**Prompt**
Could you copy the data that follows exactly as written, but drop the pictures?

*** Opening of Data provided ***

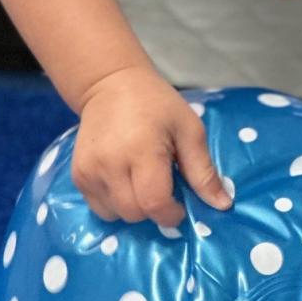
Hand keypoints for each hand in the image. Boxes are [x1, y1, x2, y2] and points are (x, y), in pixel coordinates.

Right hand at [72, 66, 233, 228]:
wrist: (110, 85)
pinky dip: (114, 203)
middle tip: (161, 186)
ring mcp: (89, 171)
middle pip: (134, 214)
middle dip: (153, 210)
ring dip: (133, 208)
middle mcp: (110, 164)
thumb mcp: (189, 129)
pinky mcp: (78, 175)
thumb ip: (203, 171)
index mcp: (142, 151)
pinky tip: (123, 179)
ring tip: (140, 181)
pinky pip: (98, 207)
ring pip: (115, 215)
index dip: (171, 213)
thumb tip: (223, 206)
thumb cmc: (157, 105)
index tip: (179, 204)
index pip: (154, 203)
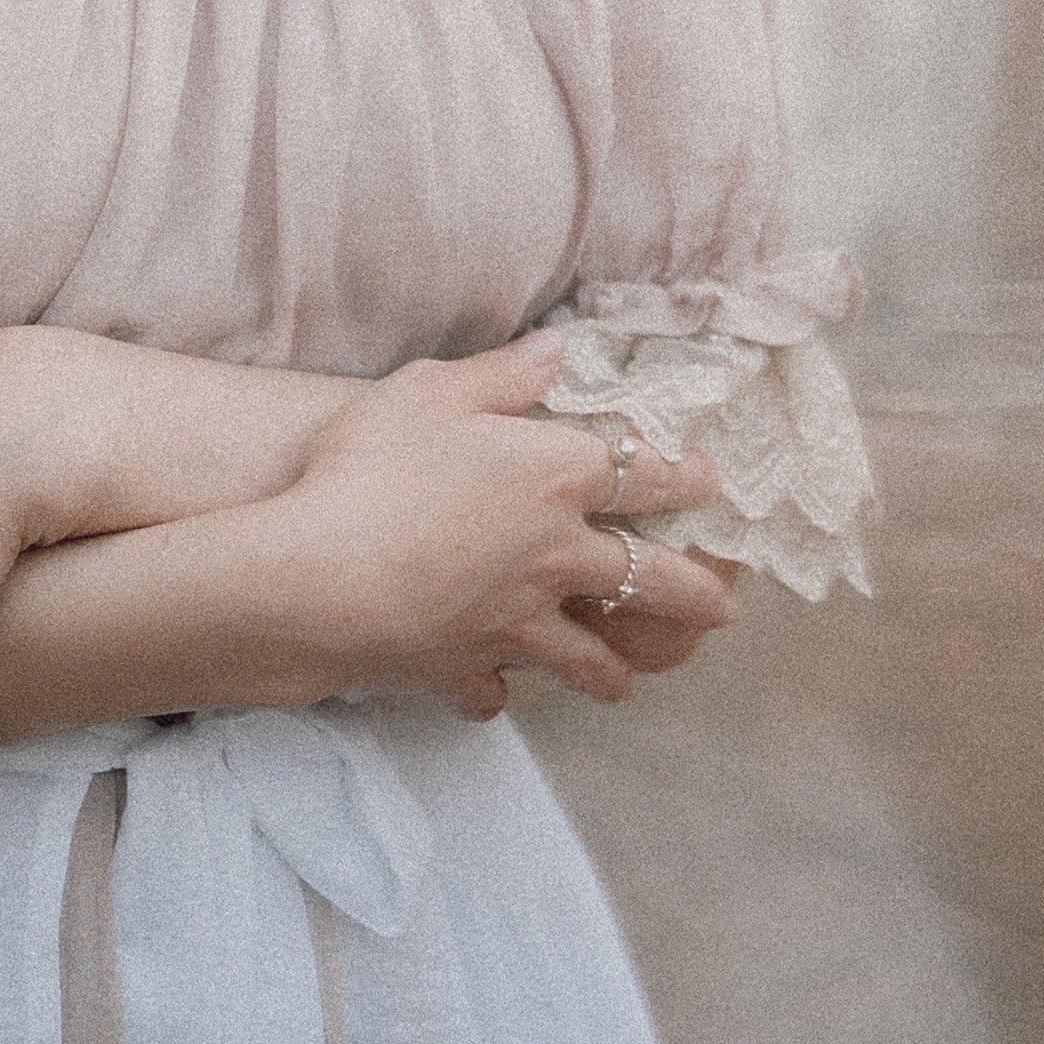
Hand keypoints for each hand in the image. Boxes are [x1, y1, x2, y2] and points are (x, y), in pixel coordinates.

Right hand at [267, 332, 735, 712]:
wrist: (319, 577)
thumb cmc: (370, 468)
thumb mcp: (429, 392)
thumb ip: (500, 374)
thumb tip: (556, 352)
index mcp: (553, 477)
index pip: (644, 475)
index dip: (685, 475)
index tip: (710, 480)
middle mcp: (555, 556)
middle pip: (649, 579)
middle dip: (694, 593)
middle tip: (723, 607)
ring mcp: (518, 622)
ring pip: (590, 660)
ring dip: (613, 670)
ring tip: (627, 679)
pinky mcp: (471, 667)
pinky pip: (495, 691)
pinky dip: (495, 690)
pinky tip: (491, 689)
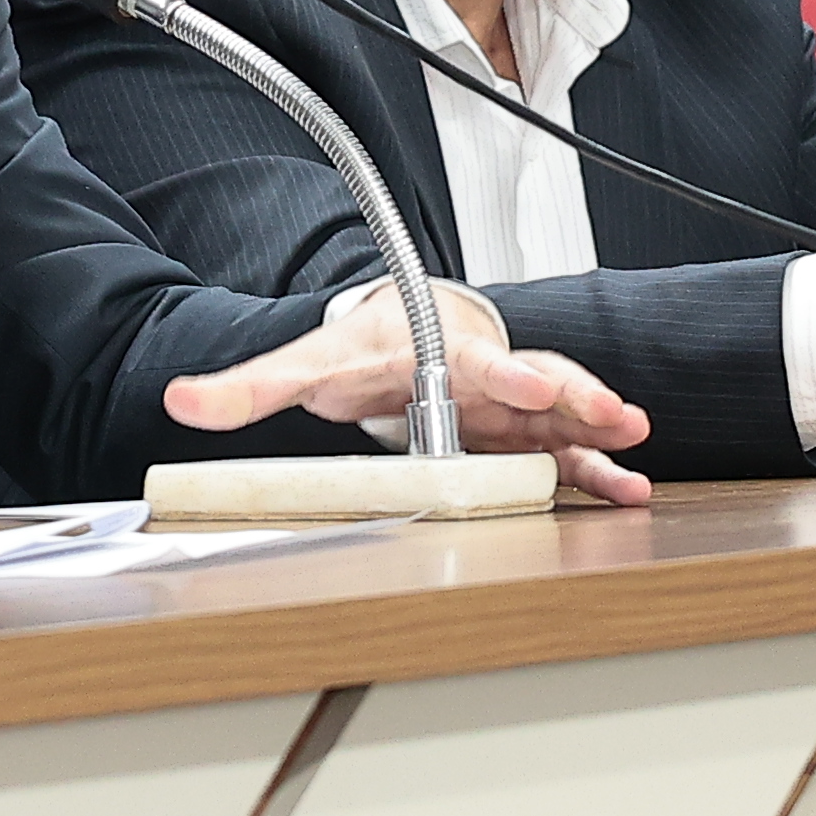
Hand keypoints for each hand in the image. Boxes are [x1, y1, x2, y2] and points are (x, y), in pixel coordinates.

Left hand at [163, 283, 655, 504]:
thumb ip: (248, 388)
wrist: (400, 325)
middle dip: (567, 394)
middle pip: (529, 377)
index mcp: (427, 352)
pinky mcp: (523, 428)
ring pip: (560, 408)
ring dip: (595, 424)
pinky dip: (596, 467)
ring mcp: (507, 398)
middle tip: (606, 409)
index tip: (516, 383)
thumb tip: (182, 400)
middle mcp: (477, 368)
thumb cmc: (360, 348)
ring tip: (632, 442)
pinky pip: (567, 449)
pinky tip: (626, 490)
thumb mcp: (302, 364)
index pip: (465, 359)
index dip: (494, 373)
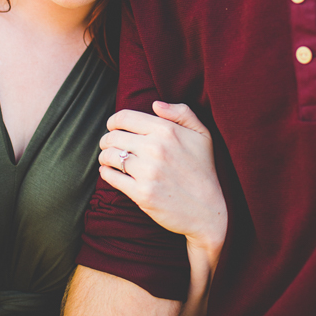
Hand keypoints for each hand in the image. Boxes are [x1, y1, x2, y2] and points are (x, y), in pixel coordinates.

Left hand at [98, 102, 225, 251]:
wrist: (210, 211)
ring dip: (105, 156)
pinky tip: (109, 172)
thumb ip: (181, 113)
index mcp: (167, 130)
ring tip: (109, 159)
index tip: (113, 127)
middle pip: (113, 136)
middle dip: (107, 140)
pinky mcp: (141, 193)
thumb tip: (155, 104)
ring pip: (109, 155)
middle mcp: (155, 148)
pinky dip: (106, 172)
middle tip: (108, 145)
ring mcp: (147, 172)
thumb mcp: (202, 135)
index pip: (124, 118)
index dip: (113, 122)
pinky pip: (111, 176)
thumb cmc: (204, 170)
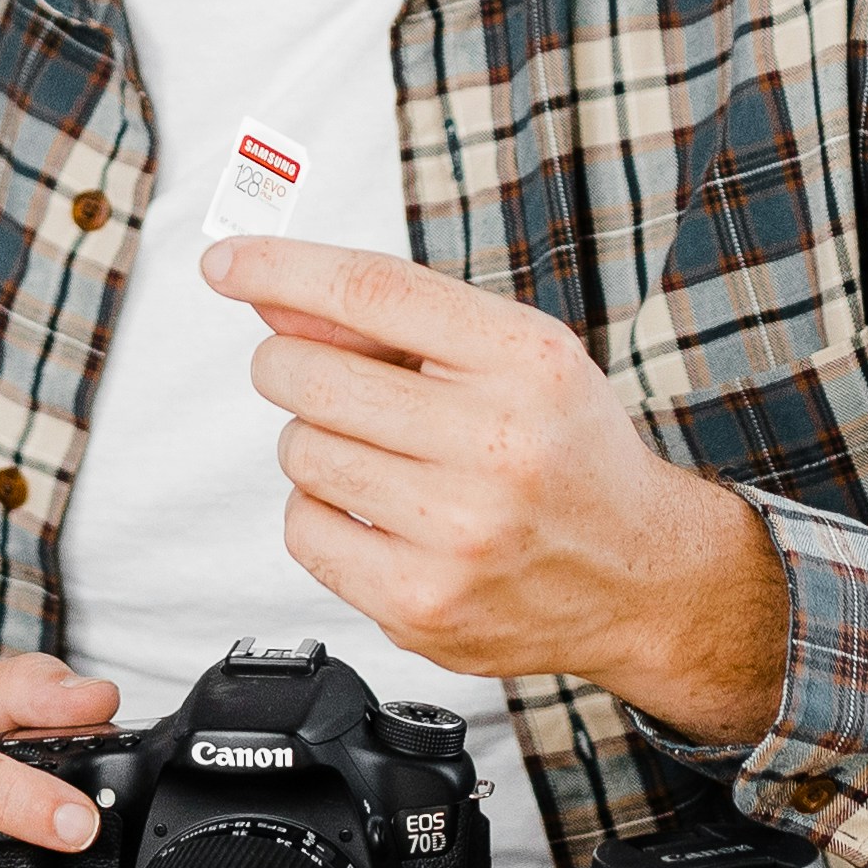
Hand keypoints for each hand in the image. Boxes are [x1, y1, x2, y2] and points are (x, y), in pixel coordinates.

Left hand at [200, 237, 790, 745]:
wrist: (641, 576)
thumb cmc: (565, 452)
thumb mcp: (509, 358)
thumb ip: (392, 322)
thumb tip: (272, 296)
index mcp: (527, 362)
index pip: (372, 291)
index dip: (281, 268)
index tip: (226, 262)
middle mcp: (499, 447)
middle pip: (310, 373)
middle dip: (296, 366)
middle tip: (333, 382)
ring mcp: (458, 536)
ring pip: (299, 451)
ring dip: (319, 445)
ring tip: (386, 458)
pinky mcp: (421, 605)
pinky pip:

*** Close of Data provided ***

**Problem solution**
Hand keypoints for each hand in the image. Boxes are [x1, y1, x2, y2] and points are (x, y), in pixel coordinates.

Right hand at [72, 66, 233, 228]:
wrist: (110, 85)
pinky dip: (114, 203)
middle tip: (161, 186)
ring mcp: (89, 171)
middle pip: (134, 214)
middle dip: (153, 210)
ring dip: (133, 208)
middle mcp: (110, 164)
thumb mcp: (189, 129)
pinky mcp: (78, 175)
thumb ip: (203, 171)
index mcp: (142, 151)
pinky tip: (123, 179)
ring tip: (140, 181)
pinky pip: (98, 207)
ring pip: (115, 215)
index dip: (171, 213)
thumb tip: (223, 206)
thumb cmc: (157, 105)
index tip: (179, 204)
index pip: (154, 203)
Hand keypoints for each hand in the image. Boxes are [x1, y1, x2, y2] and points are (x, y), in pixel coordinates.

Right hand at [267, 332, 735, 712]:
wrist: (319, 577)
thumb cmc: (370, 468)
thumb mcp: (429, 392)
thumb ip: (500, 374)
thumb tip: (556, 352)
index mcp: (553, 477)
index pip: (644, 475)
index dip: (685, 475)
index tip: (710, 480)
middle mcp: (555, 556)
middle pip: (649, 579)
middle dip: (694, 593)
middle tip: (723, 607)
ring mcp: (518, 622)
ring pip: (590, 660)
ring dip: (613, 670)
ring tip: (627, 679)
pinky mcp: (471, 667)
pinky pip: (495, 691)
pinky dip: (495, 690)
pinky tip: (491, 689)
Hand keypoints for each hand in the image. Boxes are [x1, y1, x2, y2] and points are (x, y), in pixel coordinates.

Left hand at [163, 283, 655, 504]:
thumb ip: (248, 388)
wrist: (400, 325)
middle dip: (567, 394)
middle pip: (529, 377)
index mcp: (427, 352)
pinky mcp: (523, 428)
ring pip: (560, 408)
ring dip: (595, 424)
pinky dip: (596, 467)
ring mcp: (507, 398)
middle tip: (606, 409)
index tip: (516, 383)
thumb tip: (182, 400)
middle mcp: (477, 368)
thumb cmc: (360, 348)
ring tip: (632, 442)
pinky pip: (567, 449)
pinky tip: (626, 490)
thumb mcp: (302, 364)
index pip: (465, 359)
index dip: (494, 373)
Hand keypoints for each hand in the image. Boxes are [x1, y1, x2, y2] and points are (x, y), in pixel coordinates.

Left hand at [98, 102, 225, 251]:
wrist: (210, 211)
ring dip: (105, 156)
pinky tip: (109, 172)
thumb ip: (181, 113)
index mcp: (167, 130)
ring tip: (109, 159)
index tip: (113, 127)
middle pip: (113, 136)
middle dip: (107, 140)
pinky mcp: (141, 193)
thumb tip: (155, 104)
ring pip: (109, 155)
middle mcp: (155, 148)
pinky dip: (106, 172)
middle tip: (108, 145)
ring mcp: (147, 172)
thumb mcp: (202, 135)
index pip: (124, 118)
index dip: (113, 122)
pinky pip: (111, 176)
thumb cmc: (204, 170)
Hand keypoints for each hand in the image. Boxes are [x1, y1, x2, y2] and points are (x, y), in pixel coordinates.

Left hand at [200, 237, 790, 745]:
wrist: (641, 576)
thumb cmc: (565, 452)
thumb mcp: (509, 358)
thumb ip: (392, 322)
thumb tip: (272, 296)
index mcp: (527, 362)
index pip: (372, 291)
index dip: (281, 268)
index tip: (226, 262)
middle mcp: (499, 447)
middle pip: (310, 373)
middle dip: (296, 366)
middle tip: (333, 382)
ring mcp: (458, 536)
ring pip: (299, 451)
ring dip: (319, 445)
ring tip: (386, 458)
pinky mcp: (421, 605)
pinky pip:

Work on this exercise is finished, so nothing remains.